Data for review START

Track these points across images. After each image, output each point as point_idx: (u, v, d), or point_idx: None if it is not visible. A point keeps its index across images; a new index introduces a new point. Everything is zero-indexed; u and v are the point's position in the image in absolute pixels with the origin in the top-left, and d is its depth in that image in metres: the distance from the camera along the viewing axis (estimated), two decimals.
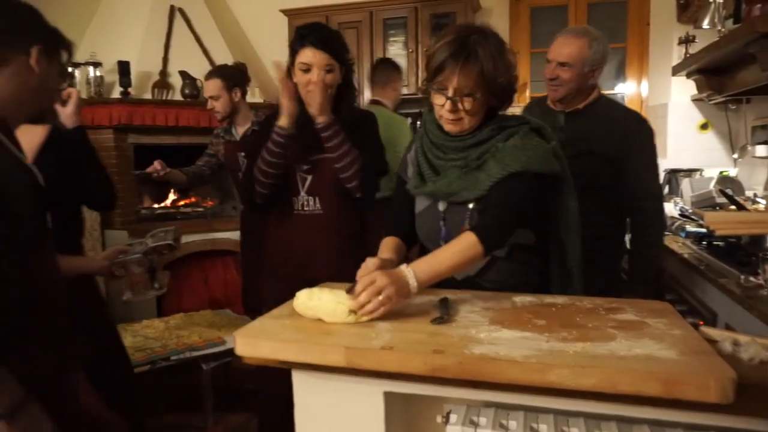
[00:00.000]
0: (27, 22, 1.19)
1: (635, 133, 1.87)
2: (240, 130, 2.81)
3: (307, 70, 1.66)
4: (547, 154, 1.32)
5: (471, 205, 1.34)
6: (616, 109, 2.04)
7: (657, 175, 1.90)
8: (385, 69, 3.05)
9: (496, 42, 1.27)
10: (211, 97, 2.72)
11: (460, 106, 1.27)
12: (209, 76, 2.76)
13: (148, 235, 1.86)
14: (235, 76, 2.75)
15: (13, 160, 1.15)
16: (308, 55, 1.66)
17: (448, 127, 1.32)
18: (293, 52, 1.71)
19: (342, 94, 1.76)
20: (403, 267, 1.18)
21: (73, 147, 1.76)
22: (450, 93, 1.26)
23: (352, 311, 1.12)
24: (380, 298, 1.12)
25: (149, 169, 2.64)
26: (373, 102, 3.04)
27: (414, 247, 1.61)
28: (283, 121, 1.68)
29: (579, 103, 1.95)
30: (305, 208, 1.77)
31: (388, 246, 1.43)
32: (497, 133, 1.32)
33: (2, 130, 1.16)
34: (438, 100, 1.29)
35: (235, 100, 2.74)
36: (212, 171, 2.95)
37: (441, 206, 1.39)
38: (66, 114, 1.75)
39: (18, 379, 1.07)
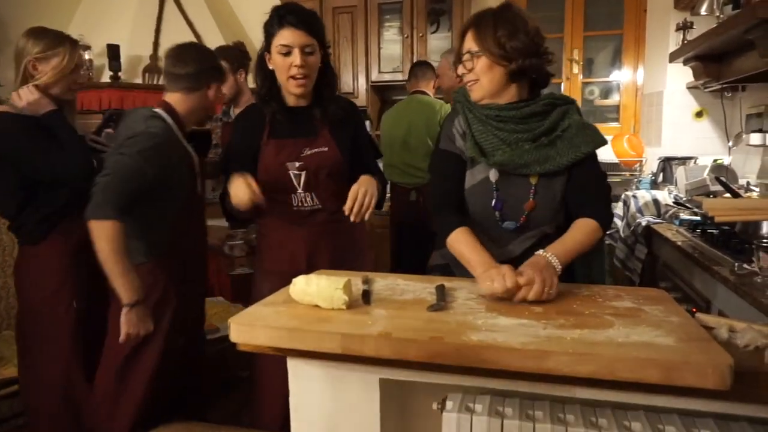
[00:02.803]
0: (210, 66, 1.82)
1: None
2: (237, 111, 2.78)
3: (287, 53, 1.57)
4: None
5: (534, 181, 1.39)
6: None
7: None
8: (423, 67, 3.25)
9: (511, 12, 1.35)
10: None
11: (469, 65, 1.36)
12: None
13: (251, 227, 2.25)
14: (239, 58, 2.69)
15: (183, 148, 1.77)
16: (287, 36, 1.56)
17: (471, 96, 1.41)
18: (269, 34, 1.61)
19: (323, 77, 1.68)
20: (545, 254, 1.25)
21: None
22: (462, 57, 1.38)
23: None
24: (547, 289, 1.16)
25: None
26: (417, 92, 3.19)
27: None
28: (242, 206, 1.56)
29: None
30: (303, 205, 1.69)
31: (479, 245, 1.33)
32: (551, 108, 1.39)
33: (181, 129, 1.77)
34: (459, 70, 1.40)
35: (240, 81, 2.70)
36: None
37: (492, 176, 1.41)
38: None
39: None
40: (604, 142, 1.41)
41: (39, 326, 1.81)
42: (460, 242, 1.35)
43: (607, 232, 2.79)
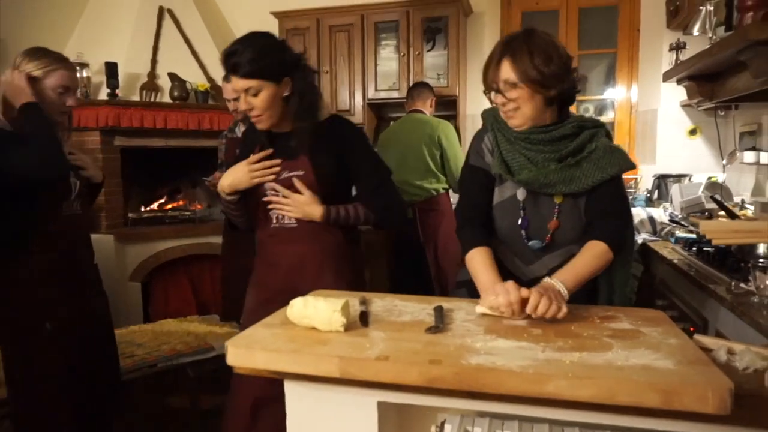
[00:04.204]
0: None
1: None
2: (244, 129, 2.80)
3: (237, 98, 1.63)
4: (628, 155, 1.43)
5: (558, 201, 1.40)
6: None
7: None
8: (419, 87, 3.30)
9: (541, 37, 1.34)
10: (236, 100, 2.69)
11: (510, 95, 1.34)
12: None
13: None
14: None
15: None
16: (233, 82, 1.60)
17: (510, 123, 1.40)
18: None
19: (297, 104, 1.65)
20: (551, 280, 1.24)
21: None
22: (498, 86, 1.35)
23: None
24: (551, 311, 1.15)
25: (209, 180, 2.77)
26: (413, 111, 3.24)
27: None
28: (228, 195, 1.71)
29: None
30: (281, 222, 1.72)
31: (491, 266, 1.36)
32: (580, 131, 1.40)
33: None
34: (495, 98, 1.38)
35: None
36: None
37: (520, 195, 1.43)
38: None
39: None
40: (631, 167, 1.42)
41: (15, 349, 1.76)
42: (475, 261, 1.38)
43: None
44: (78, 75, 3.28)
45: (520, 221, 1.42)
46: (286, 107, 1.65)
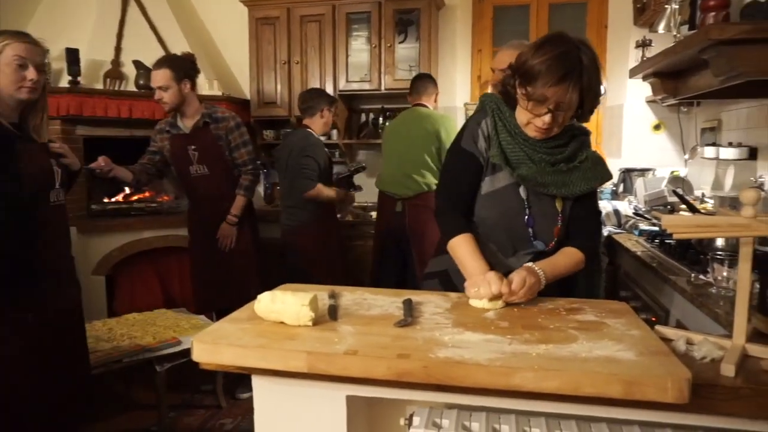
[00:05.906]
0: (319, 100, 3.02)
1: None
2: (189, 123, 2.73)
3: (161, 87, 1.59)
4: None
5: (559, 207, 1.44)
6: None
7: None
8: (424, 80, 3.26)
9: (594, 58, 1.32)
10: (160, 88, 2.63)
11: (558, 116, 1.32)
12: (158, 66, 2.65)
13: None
14: (184, 67, 2.66)
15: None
16: None
17: (533, 134, 1.38)
18: None
19: None
20: (533, 267, 1.32)
21: None
22: (551, 106, 1.29)
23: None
24: (525, 290, 1.25)
25: (92, 165, 2.45)
26: (418, 105, 3.19)
27: None
28: None
29: None
30: None
31: (477, 251, 1.39)
32: (571, 140, 1.43)
33: None
34: (535, 110, 1.31)
35: (185, 91, 2.66)
36: (158, 169, 2.86)
37: (523, 192, 1.43)
38: None
39: None
40: (610, 178, 1.49)
41: None
42: (462, 247, 1.39)
43: None
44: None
45: (526, 219, 1.44)
46: None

Data for review END

Description of the task:
Omit every picture while transcribing the records above exactly.

Result:
Track these points across images. After each image, output each point as point_idx: (u, v, d), or point_idx: None if it is not visible. A point keeps its index across images; a new index introduces a new point. Everything is zero-indexed; u and v are the point's position in the image in absolute pixels with the origin in the top-left, and d is its depth in that image in metres: the distance from the camera along the viewing axis (estimated), two decimals.
[00:00.000]
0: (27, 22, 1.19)
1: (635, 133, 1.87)
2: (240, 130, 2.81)
3: (307, 70, 1.66)
4: (547, 154, 1.32)
5: (471, 205, 1.34)
6: (616, 109, 2.04)
7: (657, 175, 1.90)
8: (385, 69, 3.05)
9: (496, 42, 1.27)
10: (211, 97, 2.72)
11: (460, 106, 1.27)
12: (209, 76, 2.76)
13: (148, 235, 1.86)
14: (235, 76, 2.75)
15: (13, 160, 1.15)
16: (308, 55, 1.66)
17: (448, 127, 1.32)
18: (293, 52, 1.71)
19: (342, 94, 1.76)
20: (403, 267, 1.18)
21: (73, 147, 1.76)
22: (450, 93, 1.26)
23: (352, 311, 1.12)
24: (380, 298, 1.12)
25: (149, 169, 2.64)
26: (373, 102, 3.04)
27: (414, 247, 1.61)
28: (283, 121, 1.68)
29: (579, 103, 1.95)
30: (305, 208, 1.77)
31: (388, 246, 1.43)
32: (497, 133, 1.32)
33: (2, 130, 1.16)
34: (438, 100, 1.29)
35: (235, 100, 2.74)
36: (212, 171, 2.95)
37: (441, 206, 1.39)
38: (66, 114, 1.75)
39: (18, 379, 1.07)
[00:02.803]
0: (210, 66, 1.82)
1: None
2: (237, 111, 2.78)
3: (287, 53, 1.57)
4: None
5: (534, 181, 1.39)
6: None
7: None
8: (423, 67, 3.25)
9: (511, 12, 1.35)
10: None
11: (469, 65, 1.36)
12: None
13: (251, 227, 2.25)
14: (239, 58, 2.69)
15: (183, 148, 1.77)
16: (287, 36, 1.56)
17: (471, 96, 1.41)
18: (269, 34, 1.61)
19: (323, 77, 1.68)
20: (545, 254, 1.25)
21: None
22: (462, 57, 1.38)
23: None
24: (547, 289, 1.16)
25: None
26: (417, 92, 3.19)
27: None
28: (242, 206, 1.56)
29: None
30: (303, 205, 1.69)
31: (479, 245, 1.33)
32: (551, 108, 1.39)
33: (181, 129, 1.77)
34: (459, 70, 1.40)
35: (240, 81, 2.70)
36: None
37: (492, 176, 1.41)
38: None
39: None
40: (604, 142, 1.41)
41: (39, 326, 1.81)
42: (460, 242, 1.35)
43: (607, 232, 2.79)
[00:04.204]
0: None
1: None
2: (244, 129, 2.80)
3: (237, 98, 1.63)
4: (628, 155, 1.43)
5: (558, 201, 1.40)
6: None
7: None
8: (419, 87, 3.30)
9: (541, 37, 1.34)
10: (236, 100, 2.69)
11: (510, 95, 1.34)
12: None
13: None
14: None
15: None
16: (233, 82, 1.60)
17: (510, 123, 1.40)
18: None
19: (297, 104, 1.65)
20: (551, 280, 1.24)
21: None
22: (498, 86, 1.35)
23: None
24: (551, 311, 1.15)
25: (209, 180, 2.77)
26: (413, 111, 3.24)
27: None
28: (228, 195, 1.71)
29: None
30: (281, 222, 1.72)
31: (491, 266, 1.36)
32: (580, 131, 1.40)
33: None
34: (495, 98, 1.38)
35: None
36: None
37: (520, 195, 1.43)
38: None
39: None
40: (631, 167, 1.42)
41: (15, 349, 1.76)
42: (475, 261, 1.38)
43: None
44: (78, 75, 3.28)
45: (520, 221, 1.42)
46: (286, 107, 1.65)
[00:05.906]
0: (319, 100, 3.02)
1: None
2: (189, 123, 2.73)
3: (161, 87, 1.59)
4: None
5: (559, 207, 1.44)
6: None
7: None
8: (424, 80, 3.26)
9: (594, 58, 1.32)
10: (160, 88, 2.63)
11: (558, 116, 1.32)
12: (158, 66, 2.65)
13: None
14: (184, 67, 2.66)
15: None
16: None
17: (533, 134, 1.38)
18: None
19: None
20: (533, 267, 1.32)
21: None
22: (551, 106, 1.29)
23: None
24: (525, 290, 1.25)
25: (92, 165, 2.45)
26: (418, 105, 3.19)
27: None
28: None
29: None
30: None
31: (477, 251, 1.39)
32: (571, 140, 1.43)
33: None
34: (535, 110, 1.31)
35: (185, 91, 2.66)
36: (158, 169, 2.86)
37: (523, 192, 1.43)
38: None
39: None
40: (610, 178, 1.49)
41: None
42: (462, 247, 1.39)
43: None
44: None
45: (526, 219, 1.44)
46: None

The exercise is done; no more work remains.